Fiqh nisa’ ini bukan hanya penting difahami oleh kalangan wanita, namun juga menjadi
hal yang penting difahami oleh kalangan laki-laki, sebab pada prinsipnya laki-lakilah yang
menjadi pemimpin wanita termasuk bertanggung jawab terhadap pemahaman akan urusan ibadah
dan semua hukum yang terkait dengannya.
Adapun urgensi mempelajari fiqh nisa’ adalah antara lain:
Pertama, mendorong wanita agar menjadi baik secara pribadi dan sosial (shalihah fi nafsiha
mushlihah lighoiriha)
Menjadi orang sholeh adalah cita-cita setiap muslim. Kesalehan seseorang tidak hanya
ditentukan oleh satu sisi tapi berbagai sisi. Fiqh nisa’ memberikan kontribusi besar terhadap
pembentukan wanita shalehah, bahkan bukan hanya shalehah secara pribadi tapi juga shalehah
untuk lingkungan sosialnya. Sebagai contoh, jika seorang muslimah mempelajari tentang
kewajiban menutup aurat dan menjaga pandangan kemudian diterapkan dalam kehidupannya,
maka amalan ini akan menjadi point keshalehahan pada dirinya, menyadarkannya akan
pentingnya menda’wahkan kemajiban tersebut kepada orang lain dan sekaligus menjadi contoh
pada masyarakat sekitarnya.
Jika para wanita tidak dibekali dengan ilmu-ilmu yang terkait dengan perannya, maka bisa
dibayangkan kerusakan sebuah umat, sangat mungkin, janin yang ada di perutnya tidak bisa
mendengarkan do’a dari ibunya, tidak mendengar suara indah tilawah al-Qur’an ibunya, tidak
mendengar suara hamdalah, iqamah dan adzan saat dia lahir ke dunia, atau bahkan anak-anak
perempuan mereka tidak pernah mendapatkan pelajaran dan arahan yang semestinya dari ibu
mereka bagaimana menutup aurat, bagaimana bersuci, dan tidak mendapatkan arahan bagaimana
mereka mendidik dan menbimbing anak-anak mereka.

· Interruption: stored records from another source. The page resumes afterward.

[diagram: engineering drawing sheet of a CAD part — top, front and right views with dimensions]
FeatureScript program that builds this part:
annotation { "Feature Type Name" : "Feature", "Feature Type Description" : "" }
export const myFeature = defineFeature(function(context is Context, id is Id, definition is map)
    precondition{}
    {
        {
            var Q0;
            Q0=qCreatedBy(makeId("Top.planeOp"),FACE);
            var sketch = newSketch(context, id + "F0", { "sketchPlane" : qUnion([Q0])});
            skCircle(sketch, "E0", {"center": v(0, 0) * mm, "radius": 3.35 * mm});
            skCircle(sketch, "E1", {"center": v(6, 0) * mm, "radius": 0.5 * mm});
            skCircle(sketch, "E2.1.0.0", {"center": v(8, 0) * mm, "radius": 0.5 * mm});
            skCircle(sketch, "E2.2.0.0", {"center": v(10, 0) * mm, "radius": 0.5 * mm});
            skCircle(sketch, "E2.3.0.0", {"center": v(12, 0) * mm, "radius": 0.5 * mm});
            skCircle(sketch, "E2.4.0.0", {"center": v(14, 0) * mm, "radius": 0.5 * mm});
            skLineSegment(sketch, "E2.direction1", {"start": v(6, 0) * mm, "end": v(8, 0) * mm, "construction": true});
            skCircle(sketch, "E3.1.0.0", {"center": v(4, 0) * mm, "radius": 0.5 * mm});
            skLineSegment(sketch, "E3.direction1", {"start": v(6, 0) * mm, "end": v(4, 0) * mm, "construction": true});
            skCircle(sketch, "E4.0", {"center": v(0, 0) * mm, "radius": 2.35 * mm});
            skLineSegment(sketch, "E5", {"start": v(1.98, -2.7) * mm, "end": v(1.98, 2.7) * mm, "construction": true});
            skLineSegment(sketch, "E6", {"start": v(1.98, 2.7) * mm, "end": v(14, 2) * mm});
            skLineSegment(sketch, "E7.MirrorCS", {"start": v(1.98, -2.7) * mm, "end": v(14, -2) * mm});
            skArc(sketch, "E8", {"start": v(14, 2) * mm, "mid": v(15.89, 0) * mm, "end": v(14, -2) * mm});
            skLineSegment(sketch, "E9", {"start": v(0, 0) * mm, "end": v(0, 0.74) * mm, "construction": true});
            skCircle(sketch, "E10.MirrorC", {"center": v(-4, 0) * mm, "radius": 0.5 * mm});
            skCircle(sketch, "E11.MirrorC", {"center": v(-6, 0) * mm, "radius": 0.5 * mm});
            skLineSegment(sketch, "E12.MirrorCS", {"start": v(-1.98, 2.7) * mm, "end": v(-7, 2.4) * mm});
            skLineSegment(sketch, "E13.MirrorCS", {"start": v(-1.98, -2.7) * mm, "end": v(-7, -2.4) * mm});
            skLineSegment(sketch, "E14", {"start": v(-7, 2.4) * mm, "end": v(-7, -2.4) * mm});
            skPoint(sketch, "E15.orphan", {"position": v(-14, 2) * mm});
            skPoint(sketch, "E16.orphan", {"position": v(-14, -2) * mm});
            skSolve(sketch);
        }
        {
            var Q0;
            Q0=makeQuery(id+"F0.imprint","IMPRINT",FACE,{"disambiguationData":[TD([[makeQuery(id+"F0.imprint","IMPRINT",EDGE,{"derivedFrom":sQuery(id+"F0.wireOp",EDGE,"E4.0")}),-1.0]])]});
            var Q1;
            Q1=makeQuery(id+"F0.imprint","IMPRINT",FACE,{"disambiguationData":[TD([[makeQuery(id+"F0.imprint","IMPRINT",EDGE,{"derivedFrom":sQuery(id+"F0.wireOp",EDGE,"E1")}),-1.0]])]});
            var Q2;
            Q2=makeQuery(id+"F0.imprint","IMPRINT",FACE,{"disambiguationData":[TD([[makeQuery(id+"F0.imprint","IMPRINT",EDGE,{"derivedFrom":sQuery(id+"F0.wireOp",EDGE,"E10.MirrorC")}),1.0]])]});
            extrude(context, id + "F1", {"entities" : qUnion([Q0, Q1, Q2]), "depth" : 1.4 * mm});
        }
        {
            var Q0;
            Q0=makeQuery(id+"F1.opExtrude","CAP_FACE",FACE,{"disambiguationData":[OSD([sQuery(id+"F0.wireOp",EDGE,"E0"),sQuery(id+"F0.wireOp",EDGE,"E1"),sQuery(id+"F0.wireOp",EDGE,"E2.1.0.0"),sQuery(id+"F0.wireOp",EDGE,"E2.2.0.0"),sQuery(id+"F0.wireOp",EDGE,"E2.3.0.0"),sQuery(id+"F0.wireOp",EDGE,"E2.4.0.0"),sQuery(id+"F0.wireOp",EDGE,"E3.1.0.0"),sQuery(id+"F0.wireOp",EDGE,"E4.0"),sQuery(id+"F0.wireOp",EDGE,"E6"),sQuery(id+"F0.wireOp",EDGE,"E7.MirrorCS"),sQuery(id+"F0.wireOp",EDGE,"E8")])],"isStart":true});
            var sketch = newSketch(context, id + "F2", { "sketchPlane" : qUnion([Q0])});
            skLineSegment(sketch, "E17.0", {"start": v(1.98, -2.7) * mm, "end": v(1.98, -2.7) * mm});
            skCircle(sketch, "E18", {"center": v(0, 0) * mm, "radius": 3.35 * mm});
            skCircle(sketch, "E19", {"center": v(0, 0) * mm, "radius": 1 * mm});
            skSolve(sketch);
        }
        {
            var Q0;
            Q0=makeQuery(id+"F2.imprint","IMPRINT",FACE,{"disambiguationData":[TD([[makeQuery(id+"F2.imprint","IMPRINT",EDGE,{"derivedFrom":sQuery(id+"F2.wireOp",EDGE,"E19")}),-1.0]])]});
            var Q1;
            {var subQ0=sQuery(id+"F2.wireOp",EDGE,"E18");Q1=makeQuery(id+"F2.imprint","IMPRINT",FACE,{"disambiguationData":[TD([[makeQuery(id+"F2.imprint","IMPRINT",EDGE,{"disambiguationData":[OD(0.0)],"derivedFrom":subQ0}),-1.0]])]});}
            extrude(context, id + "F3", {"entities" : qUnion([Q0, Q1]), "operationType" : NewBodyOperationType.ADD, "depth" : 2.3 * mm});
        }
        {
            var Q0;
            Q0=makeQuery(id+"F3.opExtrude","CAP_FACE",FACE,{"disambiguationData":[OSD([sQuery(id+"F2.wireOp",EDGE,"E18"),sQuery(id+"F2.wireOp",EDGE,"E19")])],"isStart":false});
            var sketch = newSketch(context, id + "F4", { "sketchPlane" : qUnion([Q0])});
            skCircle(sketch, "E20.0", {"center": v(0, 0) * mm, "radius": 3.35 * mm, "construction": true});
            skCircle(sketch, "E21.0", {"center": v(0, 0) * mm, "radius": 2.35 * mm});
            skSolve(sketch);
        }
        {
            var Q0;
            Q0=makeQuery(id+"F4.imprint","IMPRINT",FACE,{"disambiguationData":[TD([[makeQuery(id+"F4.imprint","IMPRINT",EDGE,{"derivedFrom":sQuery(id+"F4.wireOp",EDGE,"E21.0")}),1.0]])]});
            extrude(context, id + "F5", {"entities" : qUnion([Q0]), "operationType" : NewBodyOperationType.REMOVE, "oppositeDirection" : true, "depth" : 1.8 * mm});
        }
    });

« » َﻋﻠِّ ُﻤﻮْ ﺍ ِﺭ َﺟﺎﻟَ ُﻜ ْﻢ ﺳُﻮْ َﺭﺓَ ْﺍﻟ َﻤﺎﺋِ َﺪ ِﺓ َﻭ َﻋﻠِّ ُﻤﻮْ ﺍ ﻧِ َﺴﺎﺀَ ُﻛ ْﻢ ﺳُﻮْ َﺭﺓَ ﺍﻟﻨُّﻮْ ِﺭ
“Ajarkan kepada para laki-laki kalian (khususnya anak-anak dan remaja) surah Al Maidah dan
ajarkan kepada wanita-wanita kalian (khususnya anak-anak dan remaja) surah An Nuur.” (HR.
Baihaqi, No. 2330)
Hadits ini menunjukkan ketika ada perintah untuk mengajarkan kaum laki-laki, diiringi langsung
dengan perintah yang sama kepada kaum wanita, walaupun materinya berbeda. jadi seharusnya
difahami jika hukum-hukum seputar wanita diperhatikan dalam syariat Islam, maka seharusnya
hal ini menjadi pintu pembuka kesadaran ummat untuk memperhatikan kebutuhan-kebutuhan
lainnya khususnya pemenuhan hak-hak mereka dalam hal pendidikan dan pembinaan.